“We urge the Government to retain its moratorium on the use of the death penalty in all circumstances, particularly in cases that involve juvenile offenders and to work towards abolishing the practice altogether,” said Ravina Shamdasani, spokesperson for the Office of the High Commissioner for Human Rights (OHCHR).
“We equally encourage the Government to repeal the new regulations and other provisions that provide for the death penalty,” she told reporters in Geneva.

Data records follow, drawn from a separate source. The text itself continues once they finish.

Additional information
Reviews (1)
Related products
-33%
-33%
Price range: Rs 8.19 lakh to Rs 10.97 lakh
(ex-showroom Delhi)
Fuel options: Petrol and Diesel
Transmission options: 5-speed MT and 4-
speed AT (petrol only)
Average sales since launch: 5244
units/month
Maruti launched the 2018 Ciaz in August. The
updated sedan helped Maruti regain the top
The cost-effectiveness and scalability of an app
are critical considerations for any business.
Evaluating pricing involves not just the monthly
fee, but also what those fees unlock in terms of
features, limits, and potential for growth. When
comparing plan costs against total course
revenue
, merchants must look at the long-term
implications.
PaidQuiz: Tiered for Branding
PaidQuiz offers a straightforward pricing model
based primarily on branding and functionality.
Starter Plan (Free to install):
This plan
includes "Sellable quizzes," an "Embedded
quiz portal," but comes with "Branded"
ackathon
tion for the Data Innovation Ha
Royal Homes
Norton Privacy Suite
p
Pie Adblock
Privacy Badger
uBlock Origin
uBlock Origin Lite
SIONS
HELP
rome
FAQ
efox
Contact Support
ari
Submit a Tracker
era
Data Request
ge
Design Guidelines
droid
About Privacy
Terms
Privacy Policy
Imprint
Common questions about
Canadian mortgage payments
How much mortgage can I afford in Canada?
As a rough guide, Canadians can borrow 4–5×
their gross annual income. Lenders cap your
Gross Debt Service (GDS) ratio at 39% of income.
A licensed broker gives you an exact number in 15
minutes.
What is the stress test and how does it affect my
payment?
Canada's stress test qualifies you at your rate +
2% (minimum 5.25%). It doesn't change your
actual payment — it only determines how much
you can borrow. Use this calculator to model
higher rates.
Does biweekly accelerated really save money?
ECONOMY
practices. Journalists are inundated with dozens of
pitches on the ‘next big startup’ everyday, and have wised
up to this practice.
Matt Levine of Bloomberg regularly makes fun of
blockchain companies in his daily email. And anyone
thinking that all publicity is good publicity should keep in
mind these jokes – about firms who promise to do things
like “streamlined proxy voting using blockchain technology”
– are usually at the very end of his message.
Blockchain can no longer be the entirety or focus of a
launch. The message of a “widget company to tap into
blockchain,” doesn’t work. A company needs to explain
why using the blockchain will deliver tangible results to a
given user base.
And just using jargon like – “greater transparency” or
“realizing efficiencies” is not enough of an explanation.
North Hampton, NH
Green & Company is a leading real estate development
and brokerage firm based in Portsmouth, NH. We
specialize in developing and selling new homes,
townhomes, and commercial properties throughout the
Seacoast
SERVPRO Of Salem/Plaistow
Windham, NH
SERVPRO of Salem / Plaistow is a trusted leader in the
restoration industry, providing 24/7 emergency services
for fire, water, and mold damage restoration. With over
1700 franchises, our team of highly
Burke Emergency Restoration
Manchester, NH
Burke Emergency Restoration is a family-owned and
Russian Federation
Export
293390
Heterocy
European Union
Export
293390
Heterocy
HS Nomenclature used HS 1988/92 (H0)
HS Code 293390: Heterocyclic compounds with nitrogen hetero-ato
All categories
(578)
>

Adopted on 27 April, the new regulation provides for the use of the death penalty for the offence of intentional murder, including when committed by individuals under the age of 18. The age of criminal responsibility in the Maldives is 10, but for haddoffences, children as young as 7 years old can be held responsible. Haddoffences include theft, fornication, adultery, consumption of alcohol, and apostasy.
Shamdasani noted that the new regulation means that children as young as 7 can now be sentenced to death.
“According to the new regulation, minors convicted of intentional murder shall be executed once they turn 18. Similar provisions in the recently ratified Penal Code, allowing for the application of the death penalty for crimes committed when belowthe age of 18, are also deeply regrettable,” she said.
Under international law, those who are charged and convicted for offences they have committed while they were under 18 years of age should not be sentenced to death or life imprisonment without possibility of release, the spokesperson added.
Further, international human rights treaties, particularly the Convention on the Rights of the Child and the International Covenant on Civil and Political Rights, which Maldives has ratified, impose an absolute ban on the death sentence against persons below the age of 18 at the time when the offence was committed.